Depuis son arrivée sur la Canebière en juin 2024, Adrien Rabiot aura tout de même porté le maillot olympien à 27 reprises, alternant les prestations solides et des instants plus tendus. Ce lundi 1er septembre 2025 marque donc la fin d’un passage aussi court que tumultueux au sein de l’OM. Transféré officiellement à l’AC Milan, le milieu de terrain tricolore retrouve Massimiliano Allegri, son ancien entraîneur à la Juventus, avec l’ambition de se relancer dans un projet taillé pour la Ligue des Champions.
Un divorce inévitable après le clash de Rennes
Le point de rupture remonte à début août lors de la défaite de l’OM à Rennes (1-3). Selon plusieurs sources concordantes (L’Équipe, RMC Sport), une altercation violente entre Rabiot et Jonathan Rowe aurait éclaté dans le vestiaire après le match, menant à l’exclusion temporaire des deux joueurs par Roberto De Zerbi. Si Rowe a rapidement été transféré à Bologne, le cas Rabiot est devenu un casse-tête pour la direction marseillaise.

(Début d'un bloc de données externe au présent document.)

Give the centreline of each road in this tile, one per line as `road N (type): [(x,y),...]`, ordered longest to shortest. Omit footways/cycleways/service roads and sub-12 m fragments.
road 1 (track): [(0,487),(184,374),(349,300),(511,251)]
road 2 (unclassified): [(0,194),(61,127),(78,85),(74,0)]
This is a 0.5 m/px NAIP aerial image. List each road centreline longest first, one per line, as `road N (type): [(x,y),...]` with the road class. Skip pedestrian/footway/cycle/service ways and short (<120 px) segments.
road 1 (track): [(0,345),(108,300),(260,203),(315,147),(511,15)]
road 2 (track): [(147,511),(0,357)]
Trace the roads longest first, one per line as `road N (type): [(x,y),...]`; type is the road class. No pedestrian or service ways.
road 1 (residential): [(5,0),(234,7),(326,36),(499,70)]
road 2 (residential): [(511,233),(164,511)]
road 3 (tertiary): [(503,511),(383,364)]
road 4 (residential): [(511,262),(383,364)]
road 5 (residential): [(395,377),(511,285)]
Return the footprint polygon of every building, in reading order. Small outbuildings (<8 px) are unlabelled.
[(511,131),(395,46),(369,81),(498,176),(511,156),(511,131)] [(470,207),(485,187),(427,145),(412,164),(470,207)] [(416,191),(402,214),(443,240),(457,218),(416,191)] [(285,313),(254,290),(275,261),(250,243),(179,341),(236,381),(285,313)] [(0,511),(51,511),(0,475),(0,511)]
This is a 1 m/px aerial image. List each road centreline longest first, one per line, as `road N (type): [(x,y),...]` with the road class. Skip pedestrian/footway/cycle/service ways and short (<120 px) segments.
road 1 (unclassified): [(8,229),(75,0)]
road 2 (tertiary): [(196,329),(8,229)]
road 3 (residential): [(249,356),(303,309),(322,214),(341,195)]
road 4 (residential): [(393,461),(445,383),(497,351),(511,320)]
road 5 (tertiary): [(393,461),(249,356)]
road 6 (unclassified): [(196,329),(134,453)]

Dans une conférence de presse, Roberto De Zerbi avait pourtant laissé une porte entrouverte : « Rabiot a encore un avenir ici s’il accepte les règles du groupe. » Mais le président Pablo Longoria a été clair une semaine plus tard : « Aucune réintégration ne se fera sans excuses publiques du joueur. » Une condition que Rabiot n’a jamais remplie, préférant saisir une opportunité de haut niveau offerte par Milan.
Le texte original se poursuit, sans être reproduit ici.